After the voting phase ends on the 16th, 500 acts will move on to be culled further by judges. After a final live performance inspection, the winning line-up will be announced on July 24. In 2012, 14 bands performed. Who will make it through this year?

AKB48 fans crown new center for 32nd single

On June 8th, the results of idol group AKB48′s 32nd single general election (#akb総選挙, also #akb48総選挙) were announced live on Fuji TV. Rino Sasahara of sister group HKT48 came in first. This is the fifth years fans have been able to vote for which girls they want to see and hear the most. The right to vote is earned by being a member of various fan clubs or buying the previous single CD for a code — or in one case, 1.9 million yen worth of CDs (that’s almost $20,000 US) prompting someone to ask if it was even possible to open them all in time to vote, in addition to plenty more dropping of jaws.

While the general search results are a mess thanks to some bots, it is still possible to find genuine reactions. One fan remarked how Mayu Watanabe seems to be growing up as evidenced by her speeches, while another admired Yuko Oshima’s ability to take her dethroning lightly. An AKB48 fan club in southern California recorded a video of their reaction to the results, which was later found by Japanese fans. Their conclusion? “They’re just like us.”

“Hoko x Tate” outrages viewers with absurd Hacker vs. Security Co. special

“Hackers: ‘We’ll show you how we can hack any program!’ vs. Boujin: ‘We’ll change any virus into a safe file!’ but what it ended up being was a ’15 hour endurance file search game.’”

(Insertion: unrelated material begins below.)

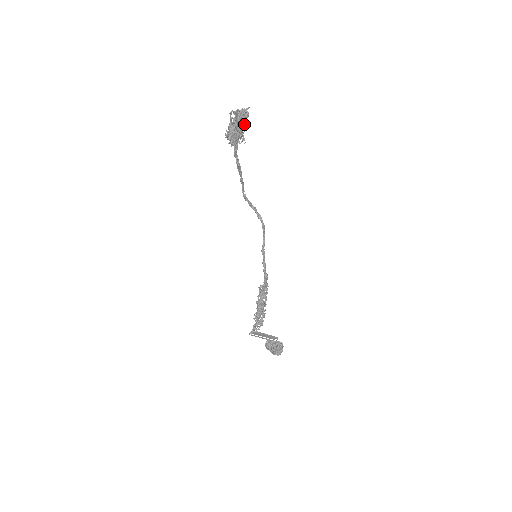
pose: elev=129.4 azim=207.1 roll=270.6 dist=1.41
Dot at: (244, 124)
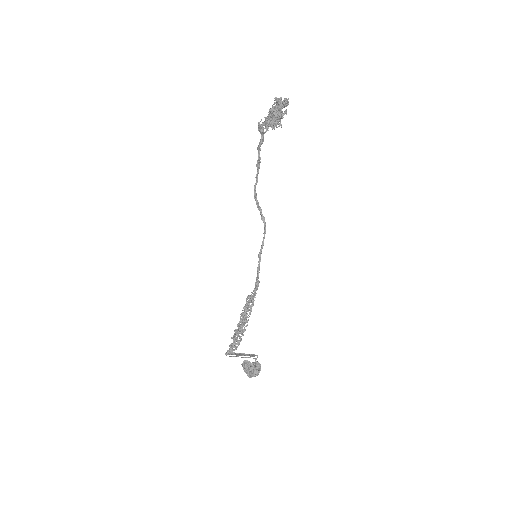
Dot at: (282, 112)
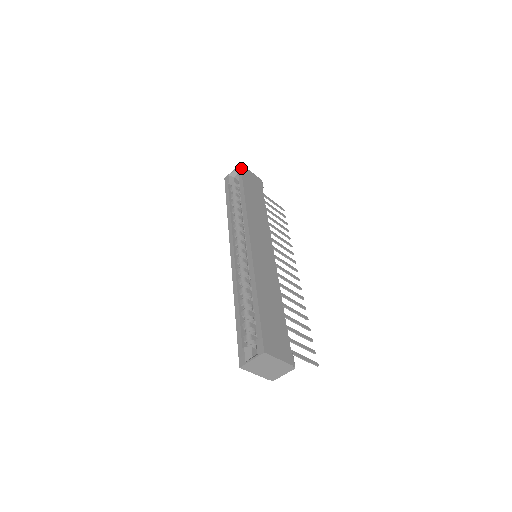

Hoko x Tate” is a show on Fuji TV that pits absolute opposites against each other to see which side comes out on top. The June 9 two-hour episode was “Hackers who can invade any program vs. A security program that won’t let any hackers invade,” which translated into pitting three Russian hackers against a security company called NetAgent, makers of email security software, Boujin.

The hackers were supposed to break into a computer to find specific photos, but the computers given to the security team were running on versions of Windows over 10 years old and there were all sorts of rules about what they could and couldn’t do. The hackers were deemed winners in the first round, but not as fast as the show made it out to be. Maybe “30 minutes” was cited as the time it took to the hackers to break in, but in reality they had only jumped threw half of the hoops the security team had thrown at them.”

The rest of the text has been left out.